## Problem requirements
Reproduce each record exactly, but exclude every picture.

## Extracted records
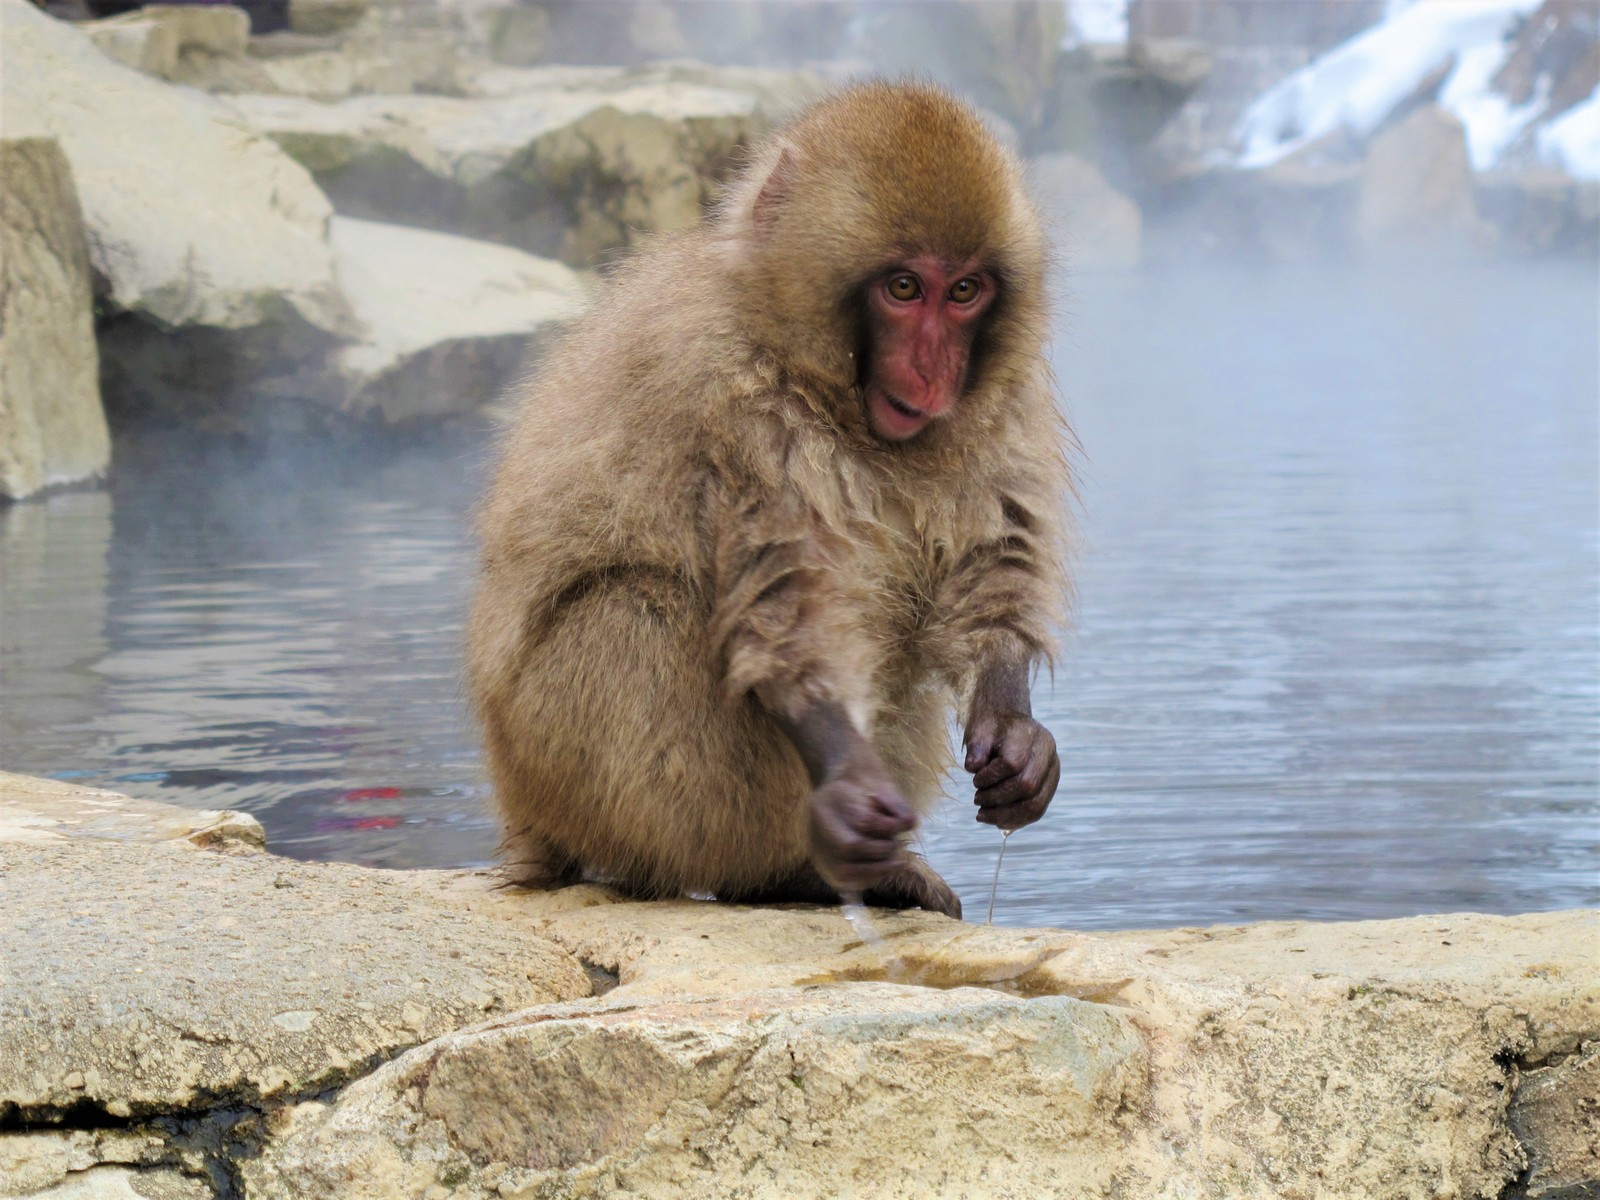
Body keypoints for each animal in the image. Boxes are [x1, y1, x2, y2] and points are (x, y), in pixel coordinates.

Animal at [473, 82, 1075, 921]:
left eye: (964, 292)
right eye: (903, 288)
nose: (934, 371)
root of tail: (522, 815)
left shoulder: (1002, 391)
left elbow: (994, 554)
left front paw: (1016, 733)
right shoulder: (726, 392)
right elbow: (784, 600)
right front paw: (850, 789)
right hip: (555, 758)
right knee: (635, 612)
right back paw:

## Task solution
Body keypoints for each animal in the image. Boxes are [x1, y1, x2, y2] and points are (x, y), in pixel coordinates.

Animal at [473, 82, 1075, 921]:
left eye: (964, 292)
right eye: (903, 288)
nose: (934, 371)
root of tail: (522, 815)
left shoulder: (1002, 391)
left elbow: (994, 554)
left front paw: (1016, 733)
right shoulder: (726, 392)
right elbow: (784, 600)
right front paw: (850, 789)
right hip: (555, 758)
right knee: (635, 612)
right back paw:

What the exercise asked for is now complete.